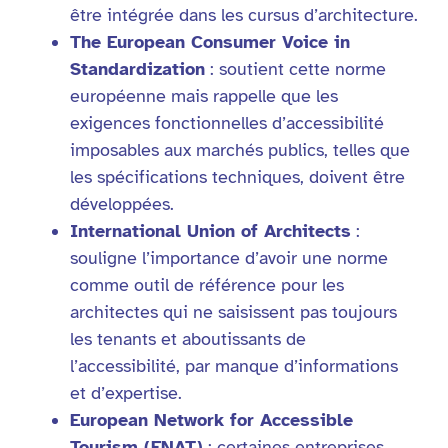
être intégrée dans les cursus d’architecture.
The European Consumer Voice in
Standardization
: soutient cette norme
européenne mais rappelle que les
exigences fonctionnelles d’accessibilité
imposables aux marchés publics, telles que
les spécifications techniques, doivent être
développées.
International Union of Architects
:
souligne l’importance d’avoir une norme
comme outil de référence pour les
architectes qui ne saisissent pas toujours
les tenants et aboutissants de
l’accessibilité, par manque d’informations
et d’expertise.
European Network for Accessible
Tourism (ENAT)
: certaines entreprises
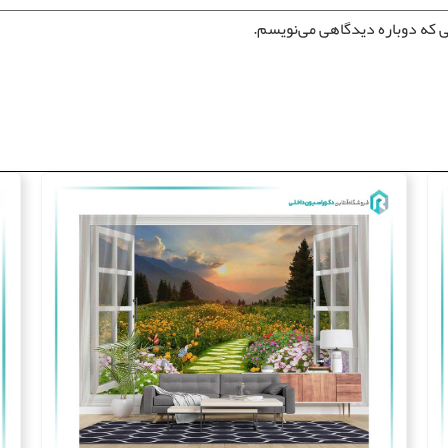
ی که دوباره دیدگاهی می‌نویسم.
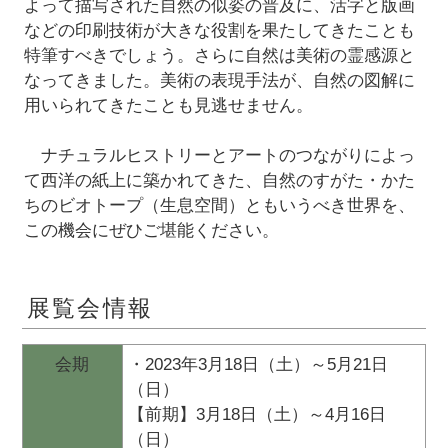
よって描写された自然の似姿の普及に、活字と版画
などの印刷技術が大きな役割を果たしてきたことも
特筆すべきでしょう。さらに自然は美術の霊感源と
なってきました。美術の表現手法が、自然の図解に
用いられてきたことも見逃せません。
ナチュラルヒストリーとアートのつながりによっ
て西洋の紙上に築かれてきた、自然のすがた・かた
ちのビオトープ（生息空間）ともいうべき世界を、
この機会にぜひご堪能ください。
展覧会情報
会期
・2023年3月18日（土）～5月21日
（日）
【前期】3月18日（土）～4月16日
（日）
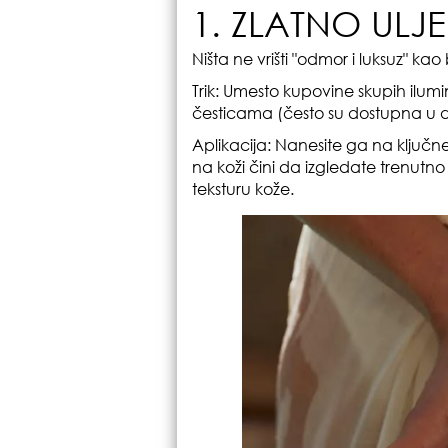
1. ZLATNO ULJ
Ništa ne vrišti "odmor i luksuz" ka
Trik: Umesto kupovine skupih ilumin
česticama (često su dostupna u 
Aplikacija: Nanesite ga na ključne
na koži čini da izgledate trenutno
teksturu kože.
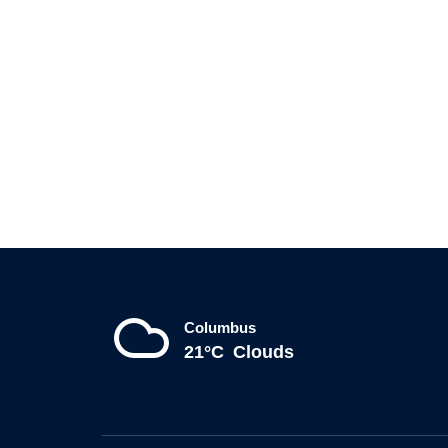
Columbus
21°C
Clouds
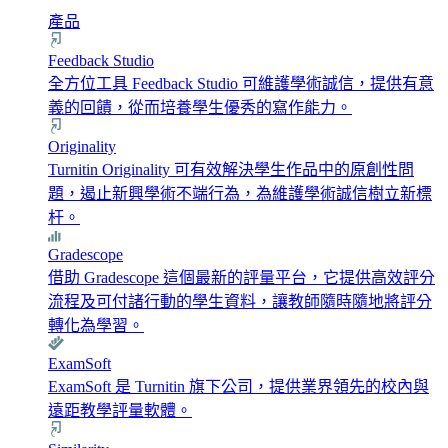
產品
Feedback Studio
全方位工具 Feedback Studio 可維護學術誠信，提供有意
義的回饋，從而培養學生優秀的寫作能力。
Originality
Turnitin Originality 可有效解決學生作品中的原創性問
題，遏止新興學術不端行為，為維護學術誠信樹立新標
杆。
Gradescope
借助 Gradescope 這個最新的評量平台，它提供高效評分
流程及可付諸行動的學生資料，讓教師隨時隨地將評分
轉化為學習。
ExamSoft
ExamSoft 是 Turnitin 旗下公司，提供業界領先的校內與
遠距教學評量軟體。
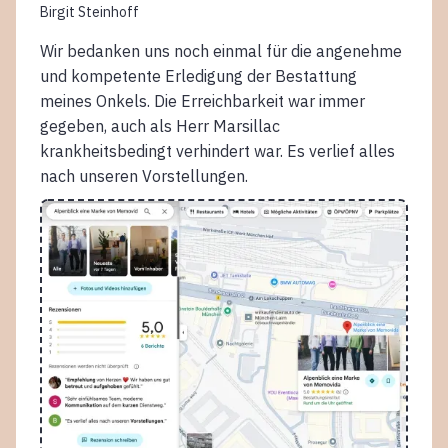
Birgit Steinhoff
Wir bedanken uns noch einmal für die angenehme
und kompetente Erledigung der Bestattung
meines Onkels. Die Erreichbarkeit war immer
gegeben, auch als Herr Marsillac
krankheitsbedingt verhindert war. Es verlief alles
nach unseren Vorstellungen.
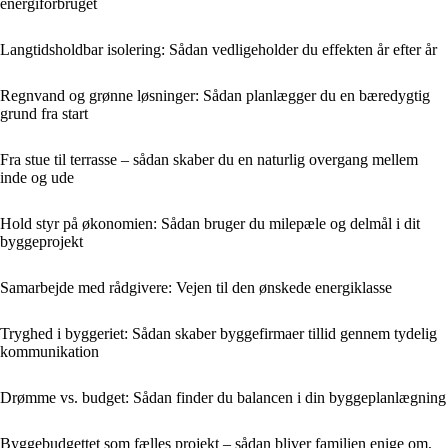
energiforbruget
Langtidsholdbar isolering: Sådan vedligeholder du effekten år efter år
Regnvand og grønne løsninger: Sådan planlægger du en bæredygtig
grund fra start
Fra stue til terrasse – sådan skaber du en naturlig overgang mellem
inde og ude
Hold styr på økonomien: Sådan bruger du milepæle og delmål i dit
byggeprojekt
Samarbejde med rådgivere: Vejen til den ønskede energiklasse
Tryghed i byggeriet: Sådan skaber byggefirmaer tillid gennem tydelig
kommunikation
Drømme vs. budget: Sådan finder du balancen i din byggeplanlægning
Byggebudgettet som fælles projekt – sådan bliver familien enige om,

--

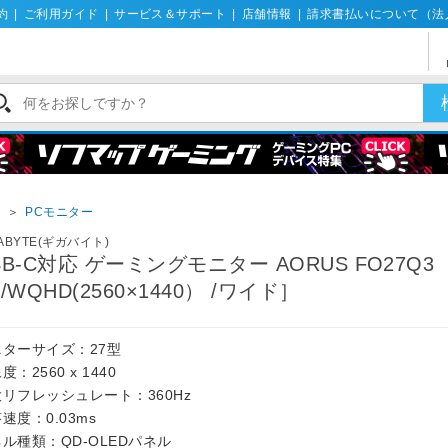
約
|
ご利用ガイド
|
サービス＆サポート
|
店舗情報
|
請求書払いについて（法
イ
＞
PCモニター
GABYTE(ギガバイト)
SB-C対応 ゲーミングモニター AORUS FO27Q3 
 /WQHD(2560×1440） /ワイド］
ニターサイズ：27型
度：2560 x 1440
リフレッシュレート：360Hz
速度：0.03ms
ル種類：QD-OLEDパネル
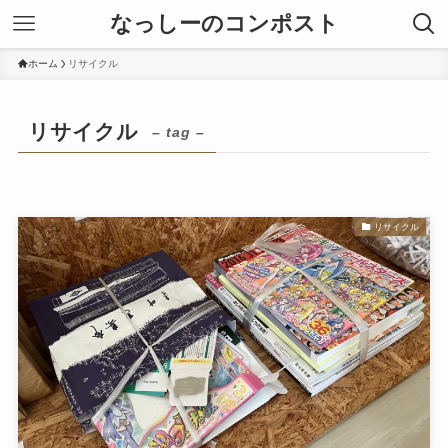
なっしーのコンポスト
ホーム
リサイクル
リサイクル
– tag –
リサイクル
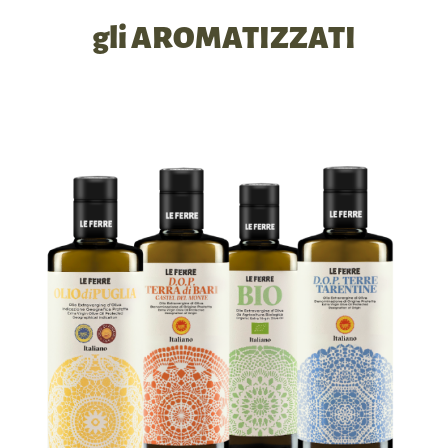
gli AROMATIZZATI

--

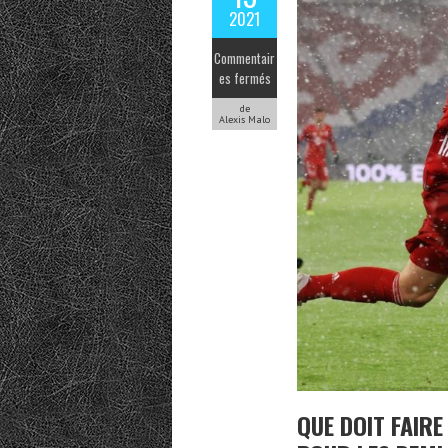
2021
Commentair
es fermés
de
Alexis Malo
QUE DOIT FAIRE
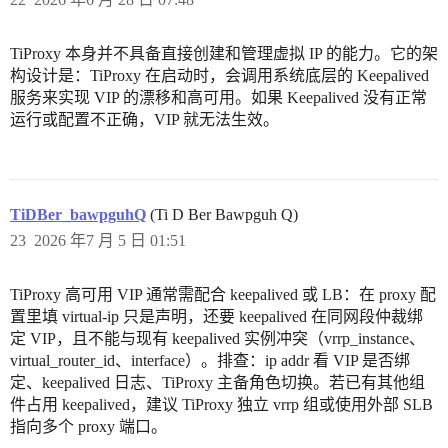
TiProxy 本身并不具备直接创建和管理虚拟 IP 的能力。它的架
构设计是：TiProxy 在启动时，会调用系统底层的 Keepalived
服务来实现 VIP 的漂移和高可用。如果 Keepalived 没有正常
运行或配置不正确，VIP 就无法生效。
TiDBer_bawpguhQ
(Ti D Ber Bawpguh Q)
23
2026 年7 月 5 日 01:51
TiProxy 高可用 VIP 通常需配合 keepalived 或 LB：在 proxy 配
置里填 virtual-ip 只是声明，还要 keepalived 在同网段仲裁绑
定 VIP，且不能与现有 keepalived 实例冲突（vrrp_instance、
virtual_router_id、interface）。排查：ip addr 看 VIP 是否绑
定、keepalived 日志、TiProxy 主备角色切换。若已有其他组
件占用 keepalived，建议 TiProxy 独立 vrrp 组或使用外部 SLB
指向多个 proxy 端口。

### [Exercise instructions]
Give back exactly the lines above from the one with "développées." through the one with "Byggebudgettet som fælles", both included. Pictures don't belong in the copy.

### [Task result]
développées.
International Union of Architects
:
souligne l’importance d’avoir une norme
comme outil de référence pour les
architectes qui ne saisissent pas toujours
les tenants et aboutissants de
l’accessibilité, par manque d’informations
et d’expertise.
European Network for Accessible
Tourism (ENAT)
: certaines entreprises
ی که دوباره دیدگاهی می‌نویسم.
よって描写された自然の似姿の普及に、活字と版画
などの印刷技術が大きな役割を果たしてきたことも
特筆すべきでしょう。さらに自然は美術の霊感源と
なってきました。美術の表現手法が、自然の図解に
用いられてきたことも見逃せません。
ナチュラルヒストリーとアートのつながりによっ
て西洋の紙上に築かれてきた、自然のすがた・かた
ちのビオトープ（生息空間）ともいうべき世界を、
この機会にぜひご堪能ください。
展覧会情報
会期
・2023年3月18日（土）～5月21日
（日）
【前期】3月18日（土）～4月16日
（日）
1. ZLATNO ULJ
Ništa ne vrišti "odmor i luksuz" ka
Trik: Umesto kupovine skupih ilumin
česticama (često su dostupna u 
Aplikacija: Nanesite ga na ključne
na koži čini da izgledate trenutno
teksturu kože.
Columbus
21°C
Clouds
產品
Feedback Studio
全方位工具 Feedback Studio 可維護學術誠信，提供有意
義的回饋，從而培養學生優秀的寫作能力。
Originality
Turnitin Originality 可有效解決學生作品中的原創性問
題，遏止新興學術不端行為，為維護學術誠信樹立新標
杆。
Gradescope
借助 Gradescope 這個最新的評量平台，它提供高效評分
流程及可付諸行動的學生資料，讓教師隨時隨地將評分
轉化為學習。
ExamSoft
ExamSoft 是 Turnitin 旗下公司，提供業界領先的校內與
遠距教學評量軟體。
Birgit Steinhoff
Wir bedanken uns noch einmal für die angenehme
und kompetente Erledigung der Bestattung
meines Onkels. Die Erreichbarkeit war immer
gegeben, auch als Herr Marsillac
krankheitsbedingt verhindert war. Es verlief alles
nach unseren Vorstellungen.
energiforbruget
Langtidsholdbar isolering: Sådan vedligeholder du effekten år efter år
Regnvand og grønne løsninger: Sådan planlægger du en bæredygtig
grund fra start
Fra stue til terrasse – sådan skaber du en naturlig overgang mellem
inde og ude
Hold styr på økonomien: Sådan bruger du milepæle og delmål i dit
byggeprojekt
Samarbejde med rådgivere: Vejen til den ønskede energiklasse
Tryghed i byggeriet: Sådan skaber byggefirmaer tillid gennem tydelig
kommunikation
Drømme vs. budget: Sådan finder du balancen i din byggeplanlægning
Byggebudgettet som fælles projekt – sådan bliver familien enige om,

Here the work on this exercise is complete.